Lo anterior requiere una apuesta clara por la niñez y adolescencia de los países y un gran liderazgo de los gobiernos y los parlamentos de los países para poder salir bien de la emergencia. Lo que implica garantizar acciones claves como aperturas seguras de centros educativos con infraestructura y conectividad adecuadas, así como planes remediales con recursos educativos, tecnológicos suficientes que permitan recuperar con éxito las trayectorias educativas de los niños, niñas y adolescentes y evitar altos índices de exclusión. Se trata de tareas claves que demandarán también un uso altamente eficiente de los fondos y una gestión por resultados de las instituciones del Estado.

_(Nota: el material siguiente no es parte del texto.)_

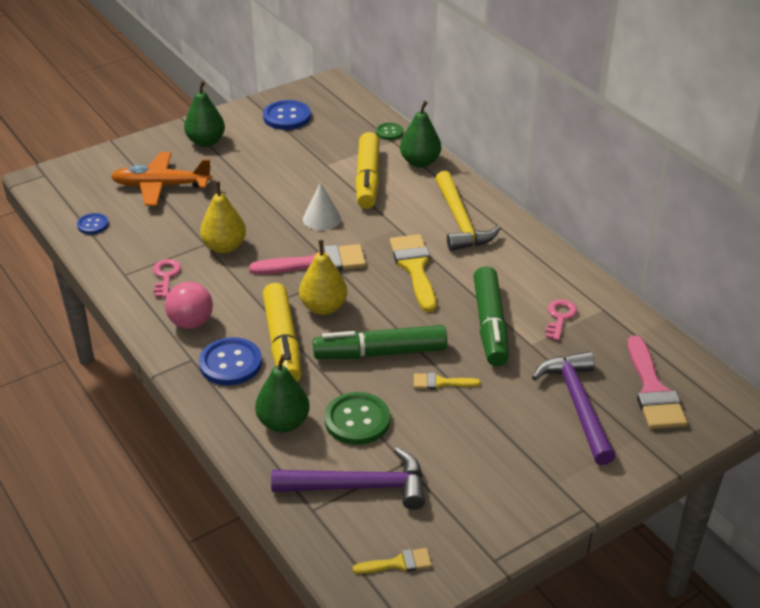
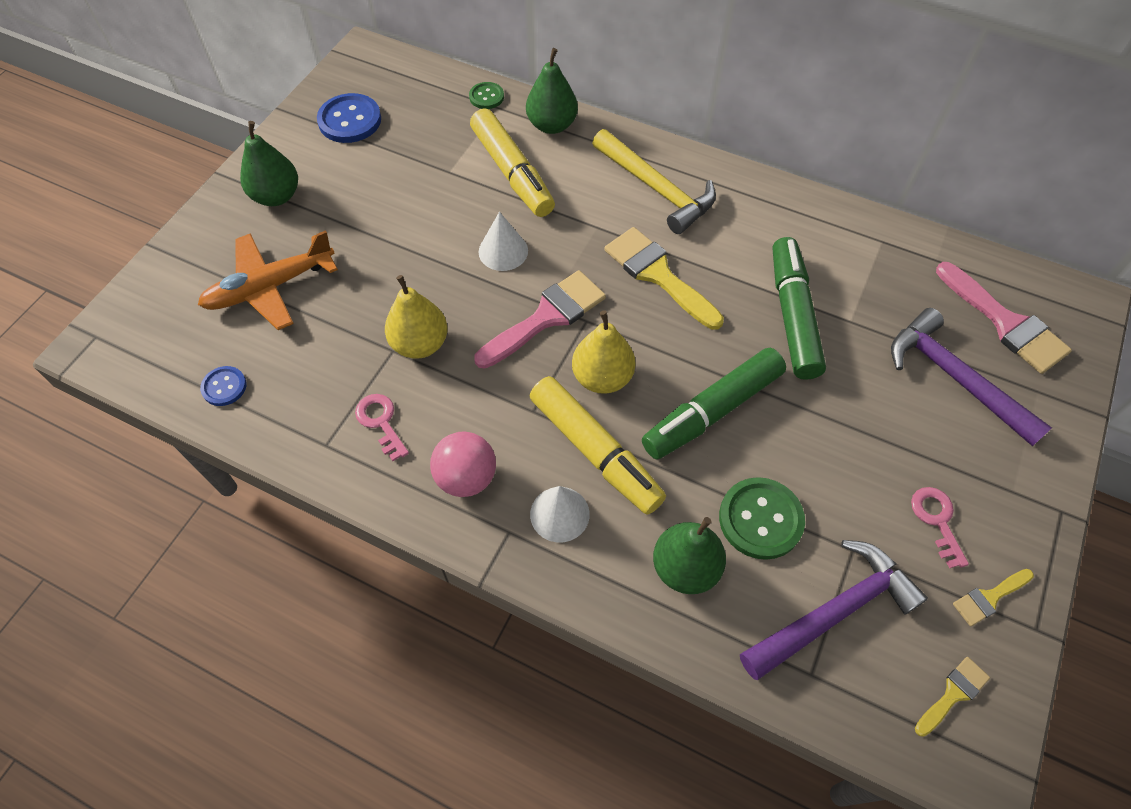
camera: 30 degrees left, 20 degrees up
blue button [199,337,262,385] -> white cone [530,486,590,542]
yellow brush [414,373,481,390] -> yellow brush moved to [953,569,1034,626]
green marker [473,266,509,366] -> green marker turned 150 degrees counterclockwise [773,237,826,380]
pink key [545,299,577,341] -> pink key moved to [911,487,969,568]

Hoy vivimos momentos complejos en donde las decisiones que se tomen marcarán los caminos a seguir en los próximos años. Es por ello que no podemos cometer el error histórico de los 80 de recortar en educación, lo cual fue, sin lugar a dudas, una mala decisión de política pública cuyos costos ya conocemos y que sabemos no es la senda que nos permitirá enfrentar el futuro, ni lograr una sociedad de mayores oportunidades.